Extract provided>
^^^^^^^^
I feel a great sense of loss when I read through such scientific literature [13]. And I think a typical pattern is the following. ICES still advises EU ministers to “recover the stock to its maximum sustainable yield by 2021” [14], [15]. To talk about “maximum sustainable yield” for a fish population that has been declining for 25 years is contrary to science, you don’t have to be a scientist yourself to judge that. I call it an abuse of the work of the 6000 scientists in the ICES network. And I wonder where the voices of these scientists are. Furthermore, the Danish Small-Scale Fishermen’s Producer Organization (FSK-PO) and BSAC (the Baltic Sea Advisory Council) recommend that a “transition to low impact fishery [of cod] should take place gradually 2021-2027” [16]. Look again at the blue graph above. Where is it likely to be in 2027?
Indeed, social scientists have noted that public perceptions also lag behind [17], [18] and that many of us still believe that collapsed ecosystems recover. But they don’t, because:
Sustainability has to do with well-functioning systems, often complex systems. A collapsed system does not recover; it often takes a long time for a new system to evolve.
To come back to the definition of sustainability in terms of information theory: A few obvious parameters are often sufficient to recognise that problems are imminent [19]. In the cod example, these are the decreasing catches and the decreasing average fish size. However, any fishery results in a smaller fish size, and the crucial question is: how far can we go to still conserve the fish stock? This is not trivial. But I hope I have been able to convince you that the collapse could have been prevented if the relevant parameters of cod stocks had been identified and monitored, so that early warnings and effective fishing quotas could have been given to politicians — and on the political side, far-sighted consequences would have been necessary. By “far-sighted” I mean in this case only 20 years: the cod population would now be in a sustainable state and the Baltic fishery would have more employees than it does now.
To know whether one of our activities is sustainable or not, and to know how far we can go to keep it sustainable, we must find a set of relevant parameters of the natural system we are affecting and monitor these parameters carefully. Finding these parameters is not trivial, as many natural systems are complex. So, better be cautious with promises.
To put the Baltic cod fishery in a global context: The Food and Agriculture Organisation of the United Nations (FAO) describes about 60% of the world’s fish stock as “maximum sustainably fished” – how do they know what the maximum is? Do you trust? And it calls 35% “unsustainably fished”, while only the remaining 5% is called “underfished” [20].
^^^^^^^^
[Raw records]
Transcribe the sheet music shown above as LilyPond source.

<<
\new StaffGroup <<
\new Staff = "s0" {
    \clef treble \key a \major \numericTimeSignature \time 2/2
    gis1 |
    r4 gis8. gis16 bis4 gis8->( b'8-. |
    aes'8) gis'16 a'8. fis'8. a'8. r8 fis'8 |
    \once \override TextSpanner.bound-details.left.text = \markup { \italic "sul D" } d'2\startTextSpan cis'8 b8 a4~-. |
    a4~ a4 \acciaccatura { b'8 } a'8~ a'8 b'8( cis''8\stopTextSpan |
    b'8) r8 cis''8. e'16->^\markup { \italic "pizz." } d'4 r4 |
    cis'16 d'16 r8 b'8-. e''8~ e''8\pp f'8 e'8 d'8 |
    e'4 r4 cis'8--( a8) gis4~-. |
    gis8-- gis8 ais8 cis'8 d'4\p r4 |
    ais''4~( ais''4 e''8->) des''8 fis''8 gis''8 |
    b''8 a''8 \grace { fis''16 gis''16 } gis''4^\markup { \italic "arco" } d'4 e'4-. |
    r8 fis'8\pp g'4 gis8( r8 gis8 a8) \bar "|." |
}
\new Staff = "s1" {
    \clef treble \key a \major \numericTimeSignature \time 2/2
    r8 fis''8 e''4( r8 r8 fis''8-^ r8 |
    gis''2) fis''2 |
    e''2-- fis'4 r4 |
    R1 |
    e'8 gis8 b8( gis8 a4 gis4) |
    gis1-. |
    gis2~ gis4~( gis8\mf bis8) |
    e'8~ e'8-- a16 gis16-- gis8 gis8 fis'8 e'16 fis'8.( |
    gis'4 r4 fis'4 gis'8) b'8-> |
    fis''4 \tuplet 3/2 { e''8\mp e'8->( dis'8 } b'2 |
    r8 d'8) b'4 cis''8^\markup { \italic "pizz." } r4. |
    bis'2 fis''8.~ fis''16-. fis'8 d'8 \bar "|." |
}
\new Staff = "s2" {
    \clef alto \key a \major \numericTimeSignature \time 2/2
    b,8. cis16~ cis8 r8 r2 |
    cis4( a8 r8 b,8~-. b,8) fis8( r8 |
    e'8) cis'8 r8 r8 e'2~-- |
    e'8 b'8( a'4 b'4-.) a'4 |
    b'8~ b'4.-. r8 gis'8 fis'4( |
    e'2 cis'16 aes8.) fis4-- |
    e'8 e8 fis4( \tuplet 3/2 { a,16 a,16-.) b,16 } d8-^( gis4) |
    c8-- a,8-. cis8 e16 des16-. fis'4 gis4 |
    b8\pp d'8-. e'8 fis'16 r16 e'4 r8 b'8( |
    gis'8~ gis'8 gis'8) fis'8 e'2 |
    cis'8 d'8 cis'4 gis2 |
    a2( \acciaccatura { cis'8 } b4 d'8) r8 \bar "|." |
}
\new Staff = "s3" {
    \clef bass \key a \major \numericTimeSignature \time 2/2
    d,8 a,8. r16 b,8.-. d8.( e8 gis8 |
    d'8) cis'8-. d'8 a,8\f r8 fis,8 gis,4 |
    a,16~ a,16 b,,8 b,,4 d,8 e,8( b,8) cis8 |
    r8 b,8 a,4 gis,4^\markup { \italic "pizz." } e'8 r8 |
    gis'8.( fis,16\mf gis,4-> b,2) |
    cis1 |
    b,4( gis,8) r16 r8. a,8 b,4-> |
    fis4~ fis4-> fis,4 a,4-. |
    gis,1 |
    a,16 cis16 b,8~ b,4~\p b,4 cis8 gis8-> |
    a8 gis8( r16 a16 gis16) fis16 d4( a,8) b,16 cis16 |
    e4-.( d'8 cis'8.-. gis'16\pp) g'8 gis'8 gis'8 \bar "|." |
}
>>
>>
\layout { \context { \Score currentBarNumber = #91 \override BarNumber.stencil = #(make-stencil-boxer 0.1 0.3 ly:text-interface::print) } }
^^^^^^^^
Challenge A>
Name every organization mentioned in the Baltic cod passage.
Challenge B>
Pick up the Baltic cod passage after its final sentence and keep writing.
These items are separate from the Baltic cod passage and have nothing to do with it.

Task output A>
ICES; the Danish Small-Scale Fishermen's Producer Organization (FSK-PO); BSAC (the Baltic Sea Advisory Council); the Food and Agriculture Organisation of the United Nations (FAO)

Task output B>
Given these definitions and failures of sustainability, how can we better fit into the earth system in concrete terms? This is the topic of the next blog, Part 3.
Until then, I wish you all the best
Pietro
References
[1] C. A. Ruggerio, “Sustainability and sustainable development: A review of principles and definitions,” Science of The Total Environment 786 (2021). https://doi.org/10.1016/j.scitotenv.2021.147481
[2] P. Glavič and R. Lukman, “Review of sustainability terms and their definitions,” Journal of Cleaner Production 15 (2007). https://doi.org/10.1016/j.jclepro.2006.12.006
[3] Wikipedia, “Normative statement. ”https://en.wikipedia.org/wiki/Normative_statement
[4] G. H. Brundtland et al., “From one earth to one world,” Habitat International 11 (1987).https://doi.org/10.1016/0197-3975(87)90004-X This quote is taken from p. 14 and it goes on: “The concept of sustainable development does imply limits – not absolute limits but limitations imposed by the present state of technology and social organisation on environmental resources and by the ability of the biosphere to absorb the effects of human activities.”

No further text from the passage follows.